Есть самогонщик Каспер Буня, огромный, костистый хлопец. Жил он в смолокурне за Заславлем и там гнал из жита самогон. Поймали его с поличным — у аппарата. Носит он здоровенный кожух, от которого на всю камеру несет дегтем.
У окна стоит Жаба, вор-рецидивист. Сунул руки в штаны и насвистывает. Трудно сказать, сколько ему лет. Может, сорок или пятьдесят, а может, и больше. Голова у него огромная. Рот — от уха до уха. Глаза мутные, пустые. Кажутся они комками гноя на зеленоватом нечистом лице. Он все время горбится. Но хоть телом тщедушный, очень ловок и проворен.

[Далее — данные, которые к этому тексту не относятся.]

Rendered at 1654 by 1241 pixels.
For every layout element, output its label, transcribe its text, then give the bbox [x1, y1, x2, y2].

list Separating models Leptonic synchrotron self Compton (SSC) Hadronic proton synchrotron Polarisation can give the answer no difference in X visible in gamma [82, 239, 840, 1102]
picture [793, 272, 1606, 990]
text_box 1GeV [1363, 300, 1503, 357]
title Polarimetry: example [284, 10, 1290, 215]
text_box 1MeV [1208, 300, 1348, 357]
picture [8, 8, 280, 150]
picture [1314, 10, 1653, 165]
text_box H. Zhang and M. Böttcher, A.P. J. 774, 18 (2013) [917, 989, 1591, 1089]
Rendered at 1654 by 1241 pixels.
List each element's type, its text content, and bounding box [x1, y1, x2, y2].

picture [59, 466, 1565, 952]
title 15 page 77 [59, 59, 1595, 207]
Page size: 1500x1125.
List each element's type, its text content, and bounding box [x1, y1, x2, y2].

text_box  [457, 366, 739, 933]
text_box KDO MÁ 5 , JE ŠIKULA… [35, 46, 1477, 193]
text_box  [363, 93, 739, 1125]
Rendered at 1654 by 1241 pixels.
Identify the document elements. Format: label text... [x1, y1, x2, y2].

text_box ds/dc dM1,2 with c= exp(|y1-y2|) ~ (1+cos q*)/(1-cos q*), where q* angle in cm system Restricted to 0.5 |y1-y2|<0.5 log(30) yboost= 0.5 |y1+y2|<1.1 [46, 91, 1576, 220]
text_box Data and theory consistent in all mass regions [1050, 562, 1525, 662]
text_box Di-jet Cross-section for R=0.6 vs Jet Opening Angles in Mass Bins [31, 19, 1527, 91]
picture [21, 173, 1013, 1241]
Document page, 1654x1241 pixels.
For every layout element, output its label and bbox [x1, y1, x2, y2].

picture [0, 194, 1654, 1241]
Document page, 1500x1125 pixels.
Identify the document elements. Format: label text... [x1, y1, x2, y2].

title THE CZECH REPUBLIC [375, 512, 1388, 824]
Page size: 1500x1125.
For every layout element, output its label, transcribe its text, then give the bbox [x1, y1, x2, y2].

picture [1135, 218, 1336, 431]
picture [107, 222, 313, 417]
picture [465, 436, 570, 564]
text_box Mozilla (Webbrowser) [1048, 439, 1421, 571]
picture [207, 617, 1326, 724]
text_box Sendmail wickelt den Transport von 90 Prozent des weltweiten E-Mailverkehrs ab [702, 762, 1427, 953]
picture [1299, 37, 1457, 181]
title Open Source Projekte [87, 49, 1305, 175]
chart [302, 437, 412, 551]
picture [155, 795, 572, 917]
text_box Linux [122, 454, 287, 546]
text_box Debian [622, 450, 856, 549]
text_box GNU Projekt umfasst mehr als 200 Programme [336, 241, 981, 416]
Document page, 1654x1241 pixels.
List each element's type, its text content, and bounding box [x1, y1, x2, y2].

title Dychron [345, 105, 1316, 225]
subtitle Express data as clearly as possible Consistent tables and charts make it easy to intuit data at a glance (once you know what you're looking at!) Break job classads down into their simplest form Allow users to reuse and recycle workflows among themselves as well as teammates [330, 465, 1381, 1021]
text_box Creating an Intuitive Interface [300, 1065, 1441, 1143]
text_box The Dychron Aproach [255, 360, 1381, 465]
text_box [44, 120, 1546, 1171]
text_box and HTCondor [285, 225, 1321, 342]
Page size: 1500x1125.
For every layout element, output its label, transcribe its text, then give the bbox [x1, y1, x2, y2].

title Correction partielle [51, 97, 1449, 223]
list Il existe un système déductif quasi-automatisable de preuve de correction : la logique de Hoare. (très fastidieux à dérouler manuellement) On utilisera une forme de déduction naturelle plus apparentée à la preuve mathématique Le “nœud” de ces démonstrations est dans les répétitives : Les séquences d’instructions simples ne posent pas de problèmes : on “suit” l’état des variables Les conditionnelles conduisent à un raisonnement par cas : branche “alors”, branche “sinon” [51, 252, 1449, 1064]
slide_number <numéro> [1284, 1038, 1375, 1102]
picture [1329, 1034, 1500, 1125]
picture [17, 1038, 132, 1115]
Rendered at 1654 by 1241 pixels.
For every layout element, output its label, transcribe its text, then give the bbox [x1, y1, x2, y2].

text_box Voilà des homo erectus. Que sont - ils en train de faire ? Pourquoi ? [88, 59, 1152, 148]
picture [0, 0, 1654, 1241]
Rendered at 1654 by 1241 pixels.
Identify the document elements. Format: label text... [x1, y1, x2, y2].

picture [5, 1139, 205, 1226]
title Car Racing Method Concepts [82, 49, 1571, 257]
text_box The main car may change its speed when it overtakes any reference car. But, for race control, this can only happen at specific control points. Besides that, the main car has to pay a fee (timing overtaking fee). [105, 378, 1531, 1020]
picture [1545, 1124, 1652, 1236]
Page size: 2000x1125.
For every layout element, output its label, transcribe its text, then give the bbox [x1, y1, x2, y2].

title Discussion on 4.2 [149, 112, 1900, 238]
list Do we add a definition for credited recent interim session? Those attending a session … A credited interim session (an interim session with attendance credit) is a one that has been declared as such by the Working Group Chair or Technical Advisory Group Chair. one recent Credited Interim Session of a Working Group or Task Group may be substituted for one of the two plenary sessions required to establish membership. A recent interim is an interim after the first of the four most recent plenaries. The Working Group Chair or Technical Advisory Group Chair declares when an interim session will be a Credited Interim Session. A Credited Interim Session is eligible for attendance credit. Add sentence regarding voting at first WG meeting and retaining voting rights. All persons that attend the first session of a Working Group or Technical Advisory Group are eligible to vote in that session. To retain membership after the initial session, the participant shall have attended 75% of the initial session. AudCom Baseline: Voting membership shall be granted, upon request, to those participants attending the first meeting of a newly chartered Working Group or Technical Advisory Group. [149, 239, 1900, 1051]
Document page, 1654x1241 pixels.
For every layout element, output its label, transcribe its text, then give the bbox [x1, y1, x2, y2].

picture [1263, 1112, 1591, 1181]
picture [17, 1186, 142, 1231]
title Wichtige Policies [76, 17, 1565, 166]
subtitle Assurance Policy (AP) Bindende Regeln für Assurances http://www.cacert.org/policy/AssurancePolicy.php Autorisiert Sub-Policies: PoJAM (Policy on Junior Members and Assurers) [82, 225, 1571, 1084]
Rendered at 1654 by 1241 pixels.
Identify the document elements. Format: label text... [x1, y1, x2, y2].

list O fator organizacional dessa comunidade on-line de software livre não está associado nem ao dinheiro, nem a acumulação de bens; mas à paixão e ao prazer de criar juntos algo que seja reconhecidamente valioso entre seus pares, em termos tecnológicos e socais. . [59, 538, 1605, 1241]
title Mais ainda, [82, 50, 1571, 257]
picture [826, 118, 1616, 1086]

Есть у нас и бандит Иван Лобов. Сидит за разбои. С виду — пристойный мужчина лет тридцати пяти, с черной бородкой клинышком. Все время улыбается, блаженненько так, словно богомаз владимирский. Давно бы его пустили в расход, но хлопочут о нем зажиточные родственники.
Есть и телеграфный техник Фелициан Кропка. Сидит за саботаж, потому что закоротил нечаянно реостат, тот сгорел. Пострадал Кропка от комиссара, о ком часто рассказывал. Тот давно имел на него зуб, а тут не упустил возможности, сдал чекистам. Кропка выглядит совсем запуганным. Дрожит всякий раз, когда двери открываются. Смешной он: малый, щуплый, все время ладошки потирает, а когда слушает, открывает рот.
Есть у нас и контрреволюционер, бывший царский офицер Александр Квалиньский, служивший в каком-то советском учреждении, а теперь угодивший в тюрьму. Он высокий, смугловатый, лет сорока. Молчун. Лицо бледное, измученное. Почти всегда лежит на нарах, но не спит, а часами смотрит в потолок. Квалиньский мне симпатичнее всех. Жаль мне, что такой интеллигентный, воспитанный и, как я убедился, очень добрый человек в таком унижении вместе с нами.
Есть и жид. Толстый, грубый, за пятьдесят ему. По фамилии Кобер, по имени Гирш. Перед войной был фабрикантом игральных карт, а теперь сидит за спекуляцию. Ему лучше всех в камере — почти каждый день носят ему с воли обеды. Его часто вызывают на допросы. Говорит, мол, снова доить будут, вымогатели.